I had been planning on writing today about how my teeth hurt because I’ve been sleeping while breathing with my mouth open because anytime I find myself anything less that vertical, my head decides to become the poster child for congestion.  Am I sick?  No, this happened with the other pregnancies too.  I don’t know why and I don’t really care.  I just know that an entire night with your mouth open and your fragile pregnant gums exposed to dry air means that now I wake up to hold a mouth full of water for a few minutes to try and reintroduce moisture.  Well, I HAD been planning on writing that.

This morning I checked my phone on my way out of the gym.  I don’t get reception there so I always check to see if I got called while in the basement.  I had a voice mail on it that had evidently been left Sunday morning so… ya… clearly I need to check that phone more often.  I listened to my voice mail and it was the totally sweetest little message from J.  He had been out shopping and found this baby store that he was so excited about and he was thinking about the babes and he just wanted to call.  I was very touched by this message.  I was really touched by the part where he said that he wished I was there to share it with him.  See, I like to be involved in general because I’m pretty nosey and overbearing and all that.  On a certain level, at least, I am aware of this character, um, trait.  Generally not enough to avoid doing it, but at least aware.  Thus, I get nervous that I am pushing and inviting myself into people’s lives when maybe it is more my idea than theirs.  OK, probably it is more my idea than theirs.  It was so very touching to have him call and just say that he wished he could share that with me because for once, I could know that it was totally instigated by someone that was NOT myself, and that feels great.  Plus, he was extremely cute in his message.  Thanks J!

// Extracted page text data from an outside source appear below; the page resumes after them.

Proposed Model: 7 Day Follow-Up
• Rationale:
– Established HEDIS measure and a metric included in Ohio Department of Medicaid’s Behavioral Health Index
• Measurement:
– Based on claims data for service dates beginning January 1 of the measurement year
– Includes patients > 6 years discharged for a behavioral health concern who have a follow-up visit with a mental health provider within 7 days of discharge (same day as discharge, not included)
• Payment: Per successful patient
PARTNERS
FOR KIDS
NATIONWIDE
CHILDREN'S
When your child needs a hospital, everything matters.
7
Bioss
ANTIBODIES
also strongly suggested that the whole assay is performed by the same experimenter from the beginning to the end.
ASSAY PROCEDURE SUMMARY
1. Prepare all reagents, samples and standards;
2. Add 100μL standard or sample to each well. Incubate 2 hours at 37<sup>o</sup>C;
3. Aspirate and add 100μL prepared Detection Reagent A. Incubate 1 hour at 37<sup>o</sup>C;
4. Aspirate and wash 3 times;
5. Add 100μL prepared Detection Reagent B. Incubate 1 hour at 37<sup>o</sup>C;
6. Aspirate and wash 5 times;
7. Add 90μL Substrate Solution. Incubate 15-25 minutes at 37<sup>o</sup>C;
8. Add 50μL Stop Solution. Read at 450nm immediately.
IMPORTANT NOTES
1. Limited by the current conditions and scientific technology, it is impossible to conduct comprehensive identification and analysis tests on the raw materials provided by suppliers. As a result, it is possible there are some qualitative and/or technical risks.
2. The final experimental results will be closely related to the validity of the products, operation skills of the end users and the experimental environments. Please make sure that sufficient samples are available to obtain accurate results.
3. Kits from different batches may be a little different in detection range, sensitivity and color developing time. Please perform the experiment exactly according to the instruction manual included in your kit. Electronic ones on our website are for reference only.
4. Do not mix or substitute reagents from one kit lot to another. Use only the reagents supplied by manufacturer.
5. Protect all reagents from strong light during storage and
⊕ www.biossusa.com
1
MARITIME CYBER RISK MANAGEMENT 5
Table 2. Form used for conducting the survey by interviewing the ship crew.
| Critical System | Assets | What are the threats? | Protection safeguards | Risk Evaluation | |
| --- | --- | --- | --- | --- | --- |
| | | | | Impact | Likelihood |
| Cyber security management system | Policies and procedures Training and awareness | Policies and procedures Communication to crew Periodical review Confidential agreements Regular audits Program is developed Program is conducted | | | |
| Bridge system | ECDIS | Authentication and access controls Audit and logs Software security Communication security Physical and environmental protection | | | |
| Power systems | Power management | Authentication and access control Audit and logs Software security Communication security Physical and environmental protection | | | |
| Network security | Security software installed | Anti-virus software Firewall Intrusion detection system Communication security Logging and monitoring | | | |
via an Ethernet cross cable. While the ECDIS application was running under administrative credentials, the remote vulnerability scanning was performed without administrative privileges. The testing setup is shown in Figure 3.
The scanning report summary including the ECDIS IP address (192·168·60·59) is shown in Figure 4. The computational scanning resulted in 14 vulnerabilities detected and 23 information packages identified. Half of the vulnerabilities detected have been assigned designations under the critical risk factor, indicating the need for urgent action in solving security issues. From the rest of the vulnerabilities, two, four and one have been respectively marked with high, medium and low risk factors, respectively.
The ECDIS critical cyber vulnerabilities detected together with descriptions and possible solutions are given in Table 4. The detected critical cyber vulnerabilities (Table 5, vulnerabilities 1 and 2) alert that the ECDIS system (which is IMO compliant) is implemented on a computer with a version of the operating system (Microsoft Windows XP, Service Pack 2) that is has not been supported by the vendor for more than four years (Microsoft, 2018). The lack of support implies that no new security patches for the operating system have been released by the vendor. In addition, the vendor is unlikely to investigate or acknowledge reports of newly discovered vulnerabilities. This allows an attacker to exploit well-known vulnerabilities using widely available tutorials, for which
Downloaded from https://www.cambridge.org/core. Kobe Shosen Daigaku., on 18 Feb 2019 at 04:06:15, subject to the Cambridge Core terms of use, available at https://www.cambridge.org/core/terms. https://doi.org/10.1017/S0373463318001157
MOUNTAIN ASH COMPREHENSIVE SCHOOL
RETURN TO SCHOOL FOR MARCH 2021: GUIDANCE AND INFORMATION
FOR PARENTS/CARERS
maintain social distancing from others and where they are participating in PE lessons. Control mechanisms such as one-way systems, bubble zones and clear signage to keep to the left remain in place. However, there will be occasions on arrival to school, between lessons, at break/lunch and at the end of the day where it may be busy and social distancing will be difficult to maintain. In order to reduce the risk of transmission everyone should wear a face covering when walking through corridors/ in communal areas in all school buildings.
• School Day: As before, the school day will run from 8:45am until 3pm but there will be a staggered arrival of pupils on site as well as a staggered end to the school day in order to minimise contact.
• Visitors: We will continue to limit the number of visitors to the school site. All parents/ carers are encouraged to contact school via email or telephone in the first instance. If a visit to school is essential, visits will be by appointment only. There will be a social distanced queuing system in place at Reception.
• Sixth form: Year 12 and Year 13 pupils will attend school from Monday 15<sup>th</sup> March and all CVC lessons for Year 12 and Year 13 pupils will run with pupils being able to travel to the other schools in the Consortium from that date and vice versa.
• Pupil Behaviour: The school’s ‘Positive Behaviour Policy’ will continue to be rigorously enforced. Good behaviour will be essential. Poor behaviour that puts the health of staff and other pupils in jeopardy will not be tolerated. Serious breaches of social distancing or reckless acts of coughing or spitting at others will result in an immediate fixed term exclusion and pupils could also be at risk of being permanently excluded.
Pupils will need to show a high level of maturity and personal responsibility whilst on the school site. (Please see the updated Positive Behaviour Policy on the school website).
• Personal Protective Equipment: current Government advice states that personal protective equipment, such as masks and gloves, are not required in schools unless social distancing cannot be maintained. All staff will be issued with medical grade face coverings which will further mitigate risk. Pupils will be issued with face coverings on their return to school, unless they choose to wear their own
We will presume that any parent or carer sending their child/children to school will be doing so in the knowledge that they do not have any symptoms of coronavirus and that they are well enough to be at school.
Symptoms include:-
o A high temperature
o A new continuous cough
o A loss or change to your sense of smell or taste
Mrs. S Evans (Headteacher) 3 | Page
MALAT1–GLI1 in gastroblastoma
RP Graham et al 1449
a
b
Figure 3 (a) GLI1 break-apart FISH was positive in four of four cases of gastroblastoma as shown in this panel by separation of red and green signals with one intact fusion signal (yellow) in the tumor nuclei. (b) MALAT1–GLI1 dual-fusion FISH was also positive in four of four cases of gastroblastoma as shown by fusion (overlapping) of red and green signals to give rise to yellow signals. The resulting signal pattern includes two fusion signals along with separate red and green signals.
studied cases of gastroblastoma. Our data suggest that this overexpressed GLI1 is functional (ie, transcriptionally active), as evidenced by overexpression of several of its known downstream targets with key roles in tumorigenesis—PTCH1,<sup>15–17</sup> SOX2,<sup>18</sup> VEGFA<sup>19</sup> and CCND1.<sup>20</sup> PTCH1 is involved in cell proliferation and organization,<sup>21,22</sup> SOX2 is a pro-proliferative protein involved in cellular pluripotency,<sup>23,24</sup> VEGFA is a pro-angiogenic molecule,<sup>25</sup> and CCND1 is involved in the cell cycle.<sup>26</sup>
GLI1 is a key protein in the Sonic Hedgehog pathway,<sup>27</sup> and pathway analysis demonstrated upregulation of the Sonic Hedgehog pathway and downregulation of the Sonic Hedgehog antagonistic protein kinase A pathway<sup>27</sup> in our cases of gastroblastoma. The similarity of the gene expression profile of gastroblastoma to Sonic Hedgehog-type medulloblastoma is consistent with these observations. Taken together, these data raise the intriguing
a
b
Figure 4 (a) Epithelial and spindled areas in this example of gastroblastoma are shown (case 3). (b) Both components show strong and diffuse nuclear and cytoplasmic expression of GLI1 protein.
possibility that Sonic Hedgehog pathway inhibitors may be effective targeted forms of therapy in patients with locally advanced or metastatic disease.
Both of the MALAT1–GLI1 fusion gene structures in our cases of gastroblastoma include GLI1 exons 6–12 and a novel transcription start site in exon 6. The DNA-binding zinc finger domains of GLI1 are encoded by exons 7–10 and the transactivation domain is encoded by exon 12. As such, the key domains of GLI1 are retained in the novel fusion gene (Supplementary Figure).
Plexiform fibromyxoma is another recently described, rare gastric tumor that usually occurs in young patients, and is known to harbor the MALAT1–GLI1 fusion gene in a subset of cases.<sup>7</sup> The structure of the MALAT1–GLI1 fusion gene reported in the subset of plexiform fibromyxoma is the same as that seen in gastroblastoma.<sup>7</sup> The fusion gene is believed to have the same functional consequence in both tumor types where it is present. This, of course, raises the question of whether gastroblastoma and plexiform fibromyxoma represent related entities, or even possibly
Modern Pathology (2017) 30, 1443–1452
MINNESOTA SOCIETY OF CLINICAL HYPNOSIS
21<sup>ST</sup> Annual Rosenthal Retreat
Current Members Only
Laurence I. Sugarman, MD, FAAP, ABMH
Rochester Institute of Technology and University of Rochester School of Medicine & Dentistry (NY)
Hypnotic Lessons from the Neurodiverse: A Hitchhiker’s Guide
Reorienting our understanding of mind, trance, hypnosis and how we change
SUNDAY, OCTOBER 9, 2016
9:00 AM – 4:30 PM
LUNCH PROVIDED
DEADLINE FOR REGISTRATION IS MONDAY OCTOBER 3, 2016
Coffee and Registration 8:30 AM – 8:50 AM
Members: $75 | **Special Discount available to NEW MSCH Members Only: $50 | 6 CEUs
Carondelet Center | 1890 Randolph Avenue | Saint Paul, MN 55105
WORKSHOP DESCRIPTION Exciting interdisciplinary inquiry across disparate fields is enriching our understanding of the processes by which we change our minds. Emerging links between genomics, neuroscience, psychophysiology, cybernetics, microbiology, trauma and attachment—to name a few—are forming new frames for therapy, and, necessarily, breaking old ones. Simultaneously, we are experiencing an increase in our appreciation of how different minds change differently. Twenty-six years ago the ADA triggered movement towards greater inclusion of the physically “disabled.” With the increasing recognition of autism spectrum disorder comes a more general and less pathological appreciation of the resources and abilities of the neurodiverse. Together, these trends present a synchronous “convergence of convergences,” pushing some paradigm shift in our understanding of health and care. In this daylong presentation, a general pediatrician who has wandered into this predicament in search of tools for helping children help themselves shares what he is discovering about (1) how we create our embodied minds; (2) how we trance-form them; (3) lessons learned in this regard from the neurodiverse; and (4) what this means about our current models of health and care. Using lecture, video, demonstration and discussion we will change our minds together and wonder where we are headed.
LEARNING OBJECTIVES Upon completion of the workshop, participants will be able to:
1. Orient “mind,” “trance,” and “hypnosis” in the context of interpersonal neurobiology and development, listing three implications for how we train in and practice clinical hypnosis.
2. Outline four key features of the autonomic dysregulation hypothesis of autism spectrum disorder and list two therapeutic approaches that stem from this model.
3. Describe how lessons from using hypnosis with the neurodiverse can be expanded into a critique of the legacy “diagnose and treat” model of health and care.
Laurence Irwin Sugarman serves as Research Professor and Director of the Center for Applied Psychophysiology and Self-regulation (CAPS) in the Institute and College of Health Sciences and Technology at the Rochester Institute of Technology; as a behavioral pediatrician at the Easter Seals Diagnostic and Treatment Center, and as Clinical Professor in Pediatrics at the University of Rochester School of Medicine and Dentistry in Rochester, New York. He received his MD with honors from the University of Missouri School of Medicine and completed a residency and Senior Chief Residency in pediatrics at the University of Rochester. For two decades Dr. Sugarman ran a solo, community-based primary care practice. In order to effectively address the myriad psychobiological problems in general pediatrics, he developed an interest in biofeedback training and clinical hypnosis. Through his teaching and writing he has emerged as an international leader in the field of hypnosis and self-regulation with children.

I got an e-mail then today from P sharing about when he was telling his coworkers and the response and his excitement and all that as well.  More of the same.  Just very fun to hear.  I couldn’t imagine doing this for a couple that was long distance from me or that didn’t at least talk to me often.  That boost of being able to deal with the downsides of pregnancy with more grace and less whine because you really see what you are doing this for regularly is so awesome.

So while I wanted to talk about how I get winded these days just taking a freaking shower  (Which, to my shock, I found was true even AFTER my 25 minute workout during all of which I was on my feet… I guess showers are just draining.) I guess I can curb my enthusiasm for talking discomforts.  Plus, being at only 13 weeks, I’ve got lots of discomforts to whine about coming.  I made the mistake of reading the bump fairy’s update today (linked on the blogroll) and she really messed with my state of denial for what is to come.

Thanks for the notes, P and J.  I love seeing this through your eyes and very much appriciate how much you are happy to include me.